大丈夫、あたしの方で二人に連絡を入れてあるから」
「手筈は順調のようっすね。こちらも、兵士の接触に成功したっす」
「仕事が早くて、助かるわノニール。予定通り、シアラの方に向かってもらえるかしら?」
「了解っす」敬礼ポーズで応えるノニール。
「俺はどうなる?」
「マトイはあたしと一緒に、マリアに来てもらうわ」
「わかった」
敬礼をしているノニールが、なぜか俺をジーッと見ていた。俺は、やる気無さそうに敬礼ポーズをした。
「それにしてもレティア様」
「何かしら?」
「僕がこんな事を言うのもアレっすけど、外部である旅人の僕らがこの戦いに口を出してもいいっすか?」
「ノニール、そんなことを気にしているの?」
レティアは、迷いなく言っていた。
「今のあの二人には、勇気が必要なの。
そのためには、弊害になる全てのモノをすべて排除しないといけない。
勇気ってね、自分の中から湧き出るものよりも外から干渉されるものの方が大きいのよ。
自分のために何かやるより、他人のために何かをやる。
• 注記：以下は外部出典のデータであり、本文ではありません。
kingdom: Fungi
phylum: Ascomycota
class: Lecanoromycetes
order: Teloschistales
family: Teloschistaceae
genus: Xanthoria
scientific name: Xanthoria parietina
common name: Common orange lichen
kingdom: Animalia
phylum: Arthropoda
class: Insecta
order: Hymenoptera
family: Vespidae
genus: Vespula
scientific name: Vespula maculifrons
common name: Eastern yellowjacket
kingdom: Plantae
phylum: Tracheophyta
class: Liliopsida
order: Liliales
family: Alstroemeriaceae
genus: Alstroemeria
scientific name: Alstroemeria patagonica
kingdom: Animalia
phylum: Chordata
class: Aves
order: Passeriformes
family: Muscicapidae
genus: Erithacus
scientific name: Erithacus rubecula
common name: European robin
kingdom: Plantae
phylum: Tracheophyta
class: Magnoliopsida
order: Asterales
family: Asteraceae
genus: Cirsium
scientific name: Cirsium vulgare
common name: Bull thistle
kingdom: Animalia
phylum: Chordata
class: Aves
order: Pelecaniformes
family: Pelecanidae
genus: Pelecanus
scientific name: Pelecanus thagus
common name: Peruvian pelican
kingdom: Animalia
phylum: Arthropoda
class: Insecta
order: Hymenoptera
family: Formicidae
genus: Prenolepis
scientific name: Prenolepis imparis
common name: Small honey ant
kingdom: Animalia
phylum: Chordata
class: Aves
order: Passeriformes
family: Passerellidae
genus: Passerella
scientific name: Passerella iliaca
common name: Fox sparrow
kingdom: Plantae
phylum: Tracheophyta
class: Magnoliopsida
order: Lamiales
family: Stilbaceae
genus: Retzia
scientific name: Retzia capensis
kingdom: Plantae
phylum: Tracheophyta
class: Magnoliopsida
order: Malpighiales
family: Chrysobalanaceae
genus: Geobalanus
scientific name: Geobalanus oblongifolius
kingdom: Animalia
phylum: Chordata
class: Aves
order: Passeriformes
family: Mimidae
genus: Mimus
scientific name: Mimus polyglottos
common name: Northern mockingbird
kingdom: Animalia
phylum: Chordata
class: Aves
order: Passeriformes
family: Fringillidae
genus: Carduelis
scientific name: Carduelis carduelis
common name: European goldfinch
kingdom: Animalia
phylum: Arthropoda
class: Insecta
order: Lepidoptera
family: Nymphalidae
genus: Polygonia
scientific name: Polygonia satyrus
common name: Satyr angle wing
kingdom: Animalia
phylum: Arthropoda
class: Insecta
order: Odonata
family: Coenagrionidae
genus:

それが勇気なの」
「レティア様が言うと、本物の勇者の言葉に聞こえるっすね」
「本物よ!」ノニールが茶化し、レティアが軽く怒っていた。
レティアの考えは、わからなくもない。
「ただ、一個だけ気になる点がある」
「マトイ、なにかしら?」
「結局、この噂を蒔いた奴は分からない」
「そうね」レティアは、難しい顔を見せていた。
マリアとシアラの二つの噂は、いつの間にか自然に出来ていたわけではない。
煙のないところには噂は立たない。だからこそ、そこまで調べたかった。
この二日間レティアも、ノニールも、貴族や兵士、更には大臣といったところに聞き込みをしていた。
そこで、二人の噂は虚報であることを知った。
知ったが、噂の出処はわからないままだ。
「まあ、考えても仕方ないっす。まずは二人を、戦えるようにするっす。